Unterstützung von der EU erwartet
Hilfe für dürregeschädigte Landwirte zugesagt

Bundeslandwirtschaftsministerin Renate Künast (Grüne) hat den dürregeschädigten Bauern finanzielle Hilfe des Bundes zugesichert. Die Bundesregierung sei bereit, sich mit 50 % an einem Hilfsprogramm der Länder zu beteiligen, sagte Künast am Donnerstag in Berlin.

Reuters BERLIN. Den Umfang des Programms könne sie noch nicht beziffern, sagte sie nach einem Treffen mit Vertretern der Länder im Landwirtschaftsministerium.
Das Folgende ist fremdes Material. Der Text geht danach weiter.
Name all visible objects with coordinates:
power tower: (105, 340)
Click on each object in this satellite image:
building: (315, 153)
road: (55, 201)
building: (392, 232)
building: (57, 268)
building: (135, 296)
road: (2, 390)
Dazu müsse erst festgestellt werden, wie viele Betriebe betroffen seien. Künast zeigte sich sicher, dass die Europäische Union Prämienzahlungen vorziehen wird, um die Bauern zusätzlich zu unterstützen. Die Ministerin sagte, von der Dürre seien vor allem die neuen Länder sowie Baden-Württemberg und Bayern betroffen. Nach Angaben des Bauernverbandes belaufen sich die Schäden auf Grund der extremen Hitze der letzten Wochen auf über eine Milliarde Euro.

Künast sagte, in den Genuss des geplanten Programms könnten Betriebe kommen, deren Gesamtergebnis um mindestens 20 bis 30 % zurückgegangen sei. Diese Betriebe könnten bis zu einem Drittel der Ausfälle ersetzt bekommen. Das Programm könne aber frühestens in einigen Wochen anlaufen. Künast sagte, vor allem Brandenburg sei mit Ausfällen von 36 % von der Dürre betroffen, gefolgt von Sachsen mit 29 und Bayern mit 25 %.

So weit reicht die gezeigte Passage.